As for the dining room itself, it’s also pretty small, yet they manage to pack a lot of farm-like fun into it, with wooded beams and pipes overhead adorned with hangers carrying everything from chopsticks to plants to menu highlights. And while there are a few smaller, more intimate tables along the sides, most of the seating is taken up by large communal tables in the middle, so not the best place to discuss your brilliant start-up idea that’s gonna make millions.

Fighting the vibe of the décor, unfortunately, is the very rigid staff, who demands you order everything at once, which zags greatly from the dim sum norm. And my other big gripe with service is that there is zero thought put into the chronology and flow of your meal. Meaning, they bring you the dishes without any semblance of rhyme or reason. Some starters came after dim sum. Some of the dim sum came after our entrée. Heavy dishes came before lighter ones. And it definitely effects how you enjoy each dish.

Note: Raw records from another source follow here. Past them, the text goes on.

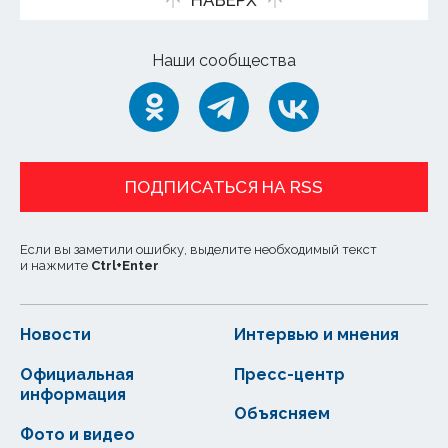
НАВЕРХ
Наши сообщества
ПОДПИСАТЬСЯ НА RSS
Если вы заметили ошибку, выделите необходимый текст
и нажмите
Ctrl
+
Enter
Новости
Интервью и мнения
Официальная
Пресс-центр
информация
Объясняем
Фото и видео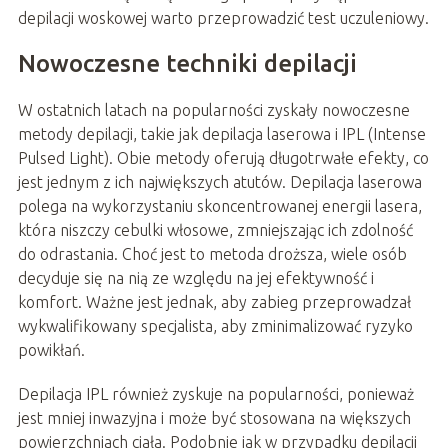
depilacji woskowej warto przeprowadzić test uczuleniowy.
Nowoczesne techniki depilacji
W ostatnich latach na popularności zyskały nowoczesne
metody depilacji, takie jak depilacja laserowa i IPL (Intense
Pulsed Light). Obie metody oferują długotrwałe efekty, co
jest jednym z ich największych atutów. Depilacja laserowa
polega na wykorzystaniu skoncentrowanej energii lasera,
która niszczy cebulki włosowe, zmniejszając ich zdolność
do odrastania. Choć jest to metoda droższa, wiele osób
decyduje się na nią ze względu na jej efektywność i
komfort. Ważne jest jednak, aby zabieg przeprowadzał
wykwalifikowany specjalista, aby zminimalizować ryzyko
powikłań.
Depilacja IPL również zyskuje na popularności, ponieważ
jest mniej inwazyjna i może być stosowana na większych
powierzchniach ciała. Podobnie jak w przypadku depilacji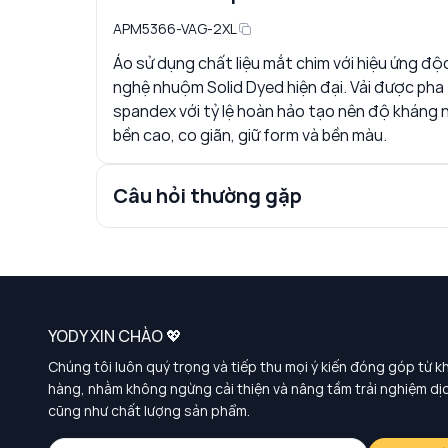
APM5366-VAG-2XL
Áo sử dụng chất liệu mắt chim với hiệu ứng độ
nghệ nhuộm Solid Dyed hiện đại. Vải được pha t
spandex với tỷ lệ hoàn hảo tạo nên độ kháng 
bền cao, co giãn, giữ form và bền màu.
Câu hỏi thường gặp
YODY XIN CHÀO 💖
Chúng tôi luôn quý trọng và tiếp thu mọi ý kiến đóng góp từ k
hàng, nhằm không ngừng cải thiện và nâng tầm trải nghiệm dị
cũng như chất lượng sản phẩm.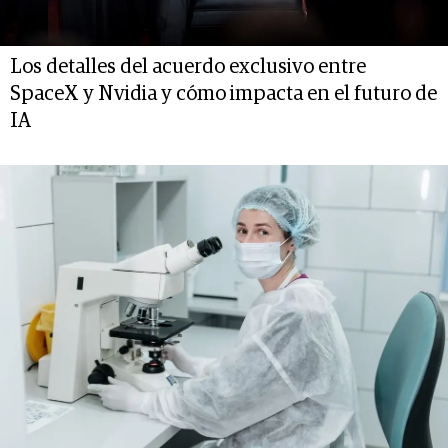
Los detalles del acuerdo exclusivo entre
SpaceX y Nvidia y cómo impacta en el futuro de
IA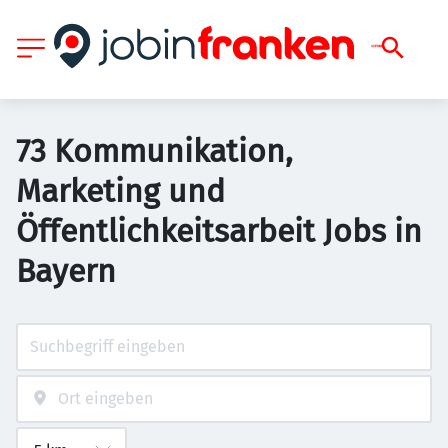
73 Kommunikation,
Marketing und
Öffentlichkeitsarbeit Jobs in
Bayern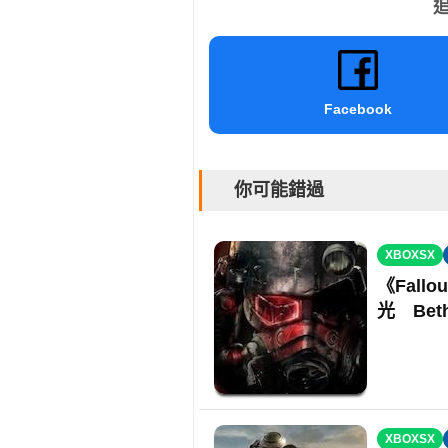
追
Facebook
你可能錯過
XBOXSX
《Fallo
光 Bet
XBOXSX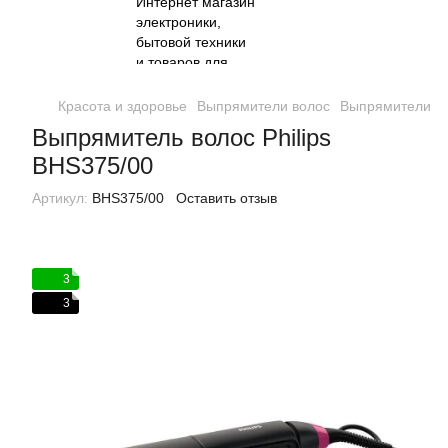
Красота и здоровье
Выпрямители волос
Выпрямители вол
Выпрямитель волос Philips
BHS375/00
Артикул:
BHS375/00
Оставить отзыв
3
3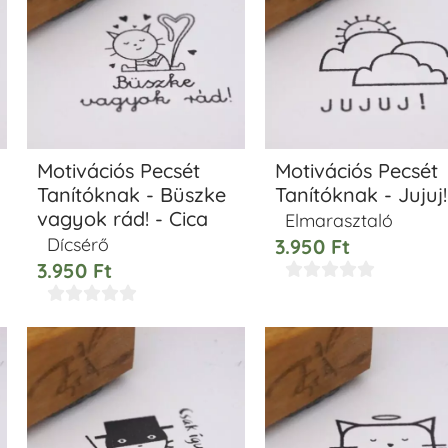
Motivációs Pecsét
Motivációs Pecsét
Tanítóknak - Büszke
Tanítóknak - Jujuj!
vagyok rád! - Cica
Elmarasztaló
Dícsérő
3.950
Ft
3.950
Ft









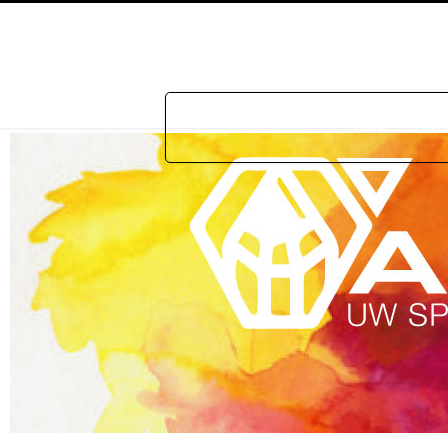
Home
Prakti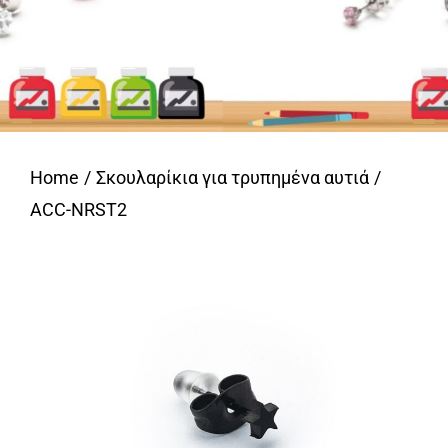
Home
Σκουλαρίκια για τρυπημένα αυτιά
ACC-NRST2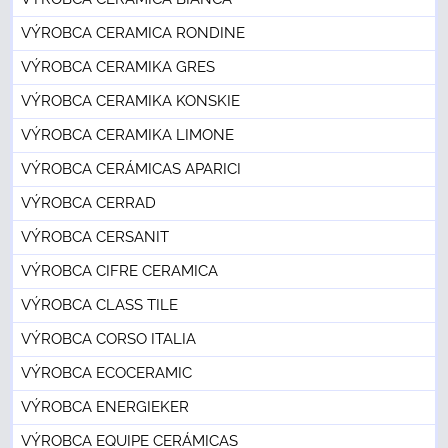
VÝROBCA CERAMICA RONDINE
VÝROBCA CERAMIKA GRES
VÝROBCA CERAMIKA KONSKIE
VÝROBCA CERAMIKA LIMONE
VÝROBCA CERÁMICAS APARICI
VÝROBCA CERRAD
VÝROBCA CERSANIT
VÝROBCA CIFRE CERAMICA
VÝROBCA CLASS TILE
VÝROBCA CORSO ITALIA
VÝROBCA ECOCERAMIC
VÝROBCA ENERGIEKER
VÝROBCA EQUIPE CERÁMICAS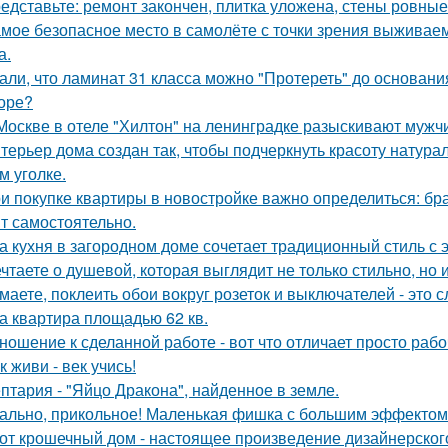
едставьте: ремонт закончен, плитка уложена, стены ровные
мое безопасное место в самолёте с точки зрения выживаем
а.
али, что ламинат 31 класса можно "Протереть" до основания 
оре?
Москве в отеле "Хилтон" на ленинградке разыскивают мужч
терьер дома создан так, чтобы подчеркнуть красоту натур
м уголке.
и покупке квартиры в новостройке важно определиться: бра
т самостоятельно.
а кухня в загородном доме сочетает традиционный стиль с
чтаете о душевой, которая выглядит не только стильно, но 
маете, поклеить обои вокруг розеток и выключателей - это 
а квартира площадью 62 кв.
ношение к сделанной работе - вот что отличает просто рабо
к живи - век учись!
птария - "Яйцо Дракона", найденное в земле.
ально, прикольное! Маленькая фишка с большим эффектом
от крошечный дом - настоящее произведение дизайнерского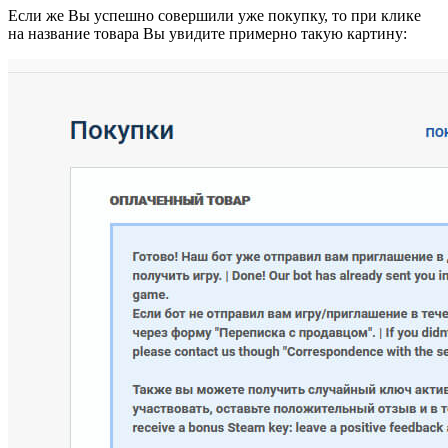
Если же Вы успешно совершили уже покупку, то при клике
на название товара Вы увидите примерно такую картину: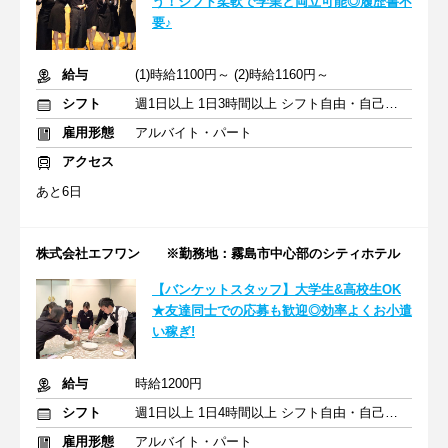
う！シフト柔軟で学業と両立可能◎履歴書不
要♪
給与
(1)時給1100円～ (2)時給1160円～
シフト
週1日以上 1日3時間以上 シフト自由・自己申告
雇用形態
アルバイト・パート
アクセス
あと6日
株式会社エフワン ※勤務地：霧島市中心部のシティホテル
【バンケットスタッフ】大学生&高校生OK
★友達同士での応募も歓迎◎効率よくお小遣
い稼ぎ!
給与
時給1200円
シフト
週1日以上 1日4時間以上 シフト自由・自己申告
雇用形態
アルバイト・パート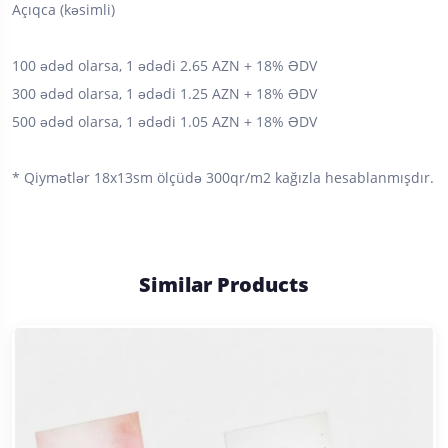
Açıqca (kəsimli)
100 ədəd olarsa, 1 ədədi 2.65 AZN + 18% ƏDV
300 ədəd olarsa, 1 ədədi 1.25 AZN + 18% ƏDV
500 ədəd olarsa, 1 ədədi 1.05 AZN + 18% ƏDV
* Qiymətlər 18x13sm ölçüdə 300qr/m2 kağızla hesablanmışdır.
Similar Products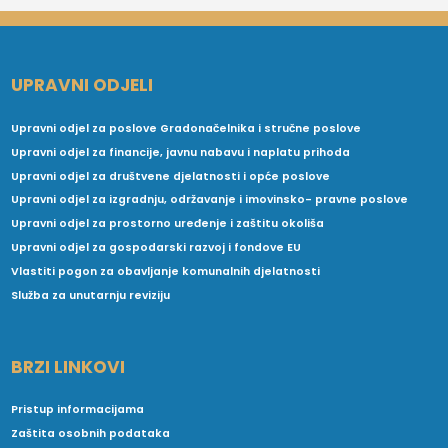
UPRAVNI ODJELI
Upravni odjel za poslove Gradonačelnika i stručne poslove
Upravni odjel za financije, javnu nabavu i naplatu prihoda
Upravni odjel za društvene djelatnosti i opće poslove
Upravni odjel za izgradnju, održavanje i imovinsko- pravne poslove
Upravni odjel za prostorno uređenje i zaštitu okoliša
Upravni odjel za gospodarski razvoj i fondove EU
Vlastiti pogon za obavljanje komunalnih djelatnosti
Služba za unutarnju reviziju
BRZI LINKOVI
Pristup informacijama
Zaštita osobnih podataka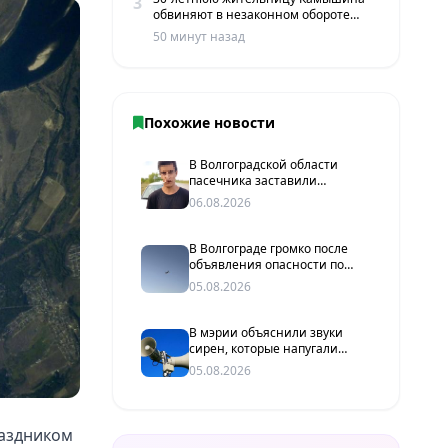
3
обвиняют в незаконном обороте
наркотиков
50 минут назад
Похожие новости
В Волгоградской области
пасечника заставили
извиниться перед жителями
06.08.2026
хутора
В Волгограде громко после
объявления опасности по
БПЛА
05.08.2026
В мэрии объяснили звуки
сирен, которые напугали
волгоградцев
05.08.2026
раздником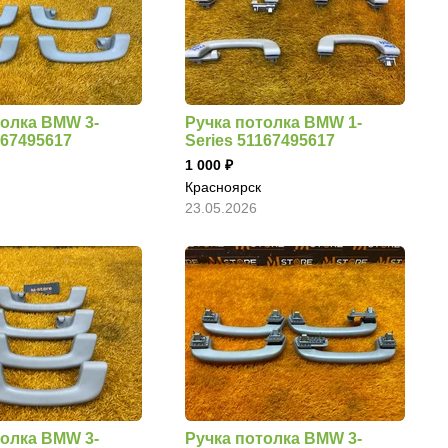
толка BMW 3-
Ручка потолка BMW 1-
167495617
Series 51167495617
1 000
Красноярск
23.05.2026
толка BMW 3-
Ручка потолка BMW 3-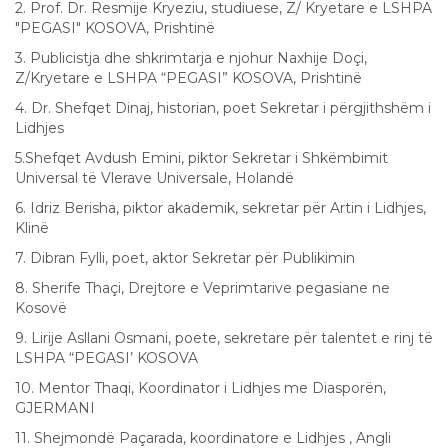
2. Prof. Dr. Resmije Kryeziu, studiuese, Z/ Kryetare e LSHPA
"PEGASI" KOSOVA, Prishtinë
3. Publicistja dhe shkrimtarja e njohur Naxhije Doçi,
Z/Kryetare e LSHPA “PEGASI” KOSOVA, Prishtinë
4. Dr. Shefqet Dinaj, historian, poet Sekretar i përgjithshëm i
Lidhjes
5.Shefqet Avdush Emini, piktor Sekretar i Shkëmbimit
Universal të Vlerave Universale, Holandë
6. Idriz Berisha, piktor akademik, sekretar për Artin i Lidhjes,
Klinë
7. Dibran Fylli, poet, aktor Sekretar për Publikimin
8. Sherife Thaçi, Drejtore e Veprimtarive pegasiane ne
Kosovë
9. Lirije Asllani Osmani, poete, sekretare për talentet e rinj të
LSHPA “PEGASI’ KOSOVA
10. Mentor Thaqi, Koordinator i Lidhjes me Diasporën,
GJERMANI
11. Shejmondë Paçarada, koordinatore e Lidhjes , Angli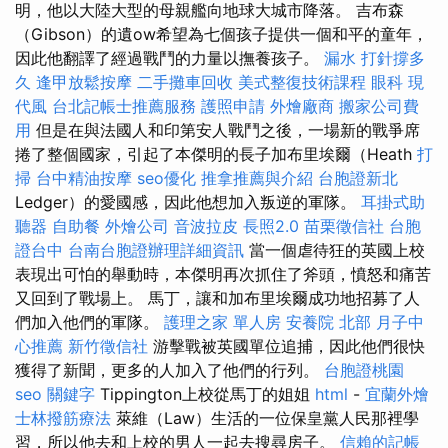
明，他以大陸大型的母親艦向地球大城市降落。 吉布森
（Gibson）的遺ow希望為七個孩子提供一個和平的童年，
因此他翻譯了經過戰鬥的力量以撫養孩子。
漏水 打針撐多
久
逢甲放鬆按摩
二手攤車回收
美式整復技術課程
眼科
現
代風
台北記帳士推薦服務
護照申請
外燴廠商
搬家公司費
用
但是在與法國人和印第安人戰鬥之後，一場新的戰爭席
捲了整個國家，引起了本傑明的長子加布里埃爾（Heath
打
掃
台中精油按摩
seo優化
推拿推薦與介紹
台胞證新北
Ledger）的愛國感，因此他想加入叛逆的軍隊。
耳掛式助
聽器
自助餐
外燴公司
音波拉皮
長照2.0
苗栗徵信社
台胞
證台中
台南台胞證辦理詳細資訊
當一個虐待狂的英國上校
表現出可怕的舉動時，本傑明再次抓住了斧頭，憤怒和痛苦
又回到了戰場上。 馬丁，讓和加布里埃爾成功地招募了人
們加入他們的軍隊。
護理之家 單人房
安養院 北部
月子中
心推薦
新竹徵信社
游擊戰被英國單位追捕，因此他們很快
獲得了新聞，更多的人加入了他們的行列。
台胞證桃園
seo 關鍵字
Tippington上校從馬丁的姐姐
html
-
宜蘭外燴
士林撥筋療法
萊維（Law）生活的一位保皇黨人民那裡學
習，所以他去和上校的男人一起去搜尋房子。
信賴的記帳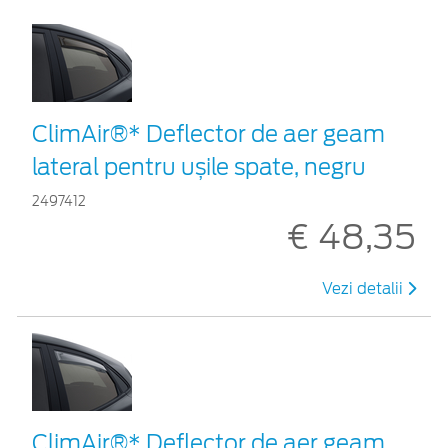
ClimAir®* Deflector de aer geam
lateral pentru ușile spate, negru
2497412
€ 48,35
Vezi detalii
ClimAir®* Deflector de aer geam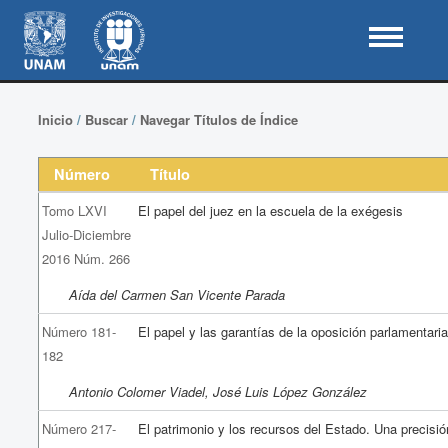
Inicio
/
Buscar
/
Navegar Títulos de Índice
Número
Título
Tomo LXVI
El papel del juez en la escuela de la exégesis
Julio-Diciembre
2016 Núm. 266
Aída del Carmen San Vicente Parada
Número 181-
El papel y las garantías de la oposición parlamentari
182
Antonio Colomer Viadel, José Luis López González
Número 217-
El patrimonio y los recursos del Estado. Una precisió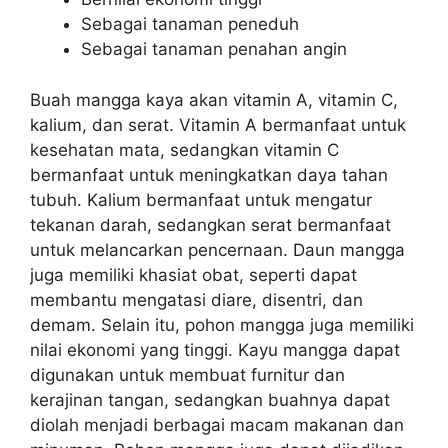
Sebagai tanaman peneduh
Sebagai tanaman penahan angin
Buah mangga kaya akan vitamin A, vitamin C,
kalium, dan serat. Vitamin A bermanfaat untuk
kesehatan mata, sedangkan vitamin C
bermanfaat untuk meningkatkan daya tahan
tubuh. Kalium bermanfaat untuk mengatur
tekanan darah, sedangkan serat bermanfaat
untuk melancarkan pencernaan. Daun mangga
juga memiliki khasiat obat, seperti dapat
membantu mengatasi diare, disentri, dan
demam. Selain itu, pohon mangga juga memiliki
nilai ekonomi yang tinggi. Kayu mangga dapat
digunakan untuk membuat furnitur dan
kerajinan tangan, sedangkan buahnya dapat
diolah menjadi berbagai macam makanan dan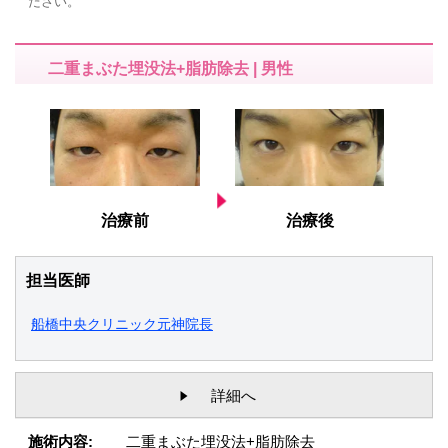
ださい。
二重まぶた埋没法+脂肪除去 | 男性
治療前
治療後
担当医師
船橋中央クリニック元神院長
詳細へ
施術内容:
二重まぶた埋没法+脂肪除去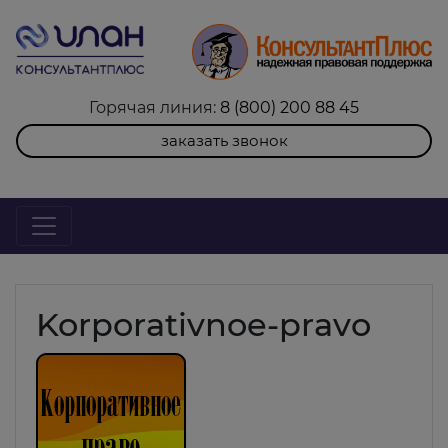
Горячая линия:
8 (800) 200 88 45
заказать звонок
Korporativnoe-pravo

So to help you forget about such annoying things, I recommend one of two cocktails, either the Le Club Hot with jalapeno infused tequila, smoked sea salt and cucumber- It’s spicy, smoky and goody. Or the refreshing Shiso Cucumber, which is a bit more typical with the whole gin and cucumber combo that you now find at every restaurant under the sun except McDonald’s, although it’s probably coming soon considering Taco Bell just started serving booze. Granted they do zazz it up a bit with shiso leaves, agave and lemon. The one drink to avoid, however, is the Bee’s Teas. It ain’t the knees. It’s disgusting. Made with chamomile infused bourbon, fig and basil. And while it may sound pretty good to you, it tastes like one of those herbal tonics you get from your acupuncturist, which are more painful to drink than falling off of the table and landing needle-side down.

Among the edible winners of the night, the best thing we had was a starter that actually came fourth, and should’ve been first or second, the kumamoto oysters with yuzu and meyer lemon ice. They were phenomenal! I could’ve downed a dozen of those without batting an eye.

My second favorite thing of the night might’ve been an Ultimate the more I reflect on it. The crab and eggplant bruschetta was just awesome. A twist on the typically boring crab toast, this one is served slightly warm and very complex with its nuanced blend of flavors and textures coming from things like kohlrabi slaw.

The waiter’s resounding recommendation, however, was the weakest dish we had, the spicy crispy beef (pictured). A total miss for me. And while it checked two out of three boxes, spicy and crispy, it left out the all-too-important third box, beefy! I felt like the little old lady from the Wendy’s commercials long ago. Where’s the beef? Because all I tasted were fried clusters of batter in Szechuan sauce. Tisk! Tisk!

Another dish I loved was the egg roll stuffed with Katz’s Deli pastrami, served with a spicy Asian mustard. Granted it’s probably the inner Jew in me talking, but oy was it good!

One of the most interesting dishes was the shitake, corn, jicama and roasted red pepper dumplings served with a chive shooter that when used as a chaser made each and every bite explode with contrast, not only of texture and flavor, but even temperature.

For our entrée, Wifey and I split the sautéed lobster, egg and chopped pork, which is easily enough for two people, and that’s about the only thing easy about it. Eating it is not. It’s messy as all hell and there are droves of chipped shell pieces in almost every bite, make it a bit hard to enjoy without looking like a Neanderthal. That said, the favors in the dish are very good, especially when you combine the egg, pork and lobster all in one bite, which is also easier said than done.

Come dessert we decided to lighten things up a bit (while also still getting dessert, because I’m a very weak man), opting for the key lime pie with key lime sorbet, which is good, but not great. The pie itself is a little too sweet for a key lime, so lucky for them, the sorbet is tart and refreshing enough to balance things out. The key (get it?) is to combine both so that it tastes like a key lime pie actually should. Or, if that’s too much work for you, then I recommend heading to The Dutch in Soho, instead, for what I would say is the epitome of Key lime pie perfection.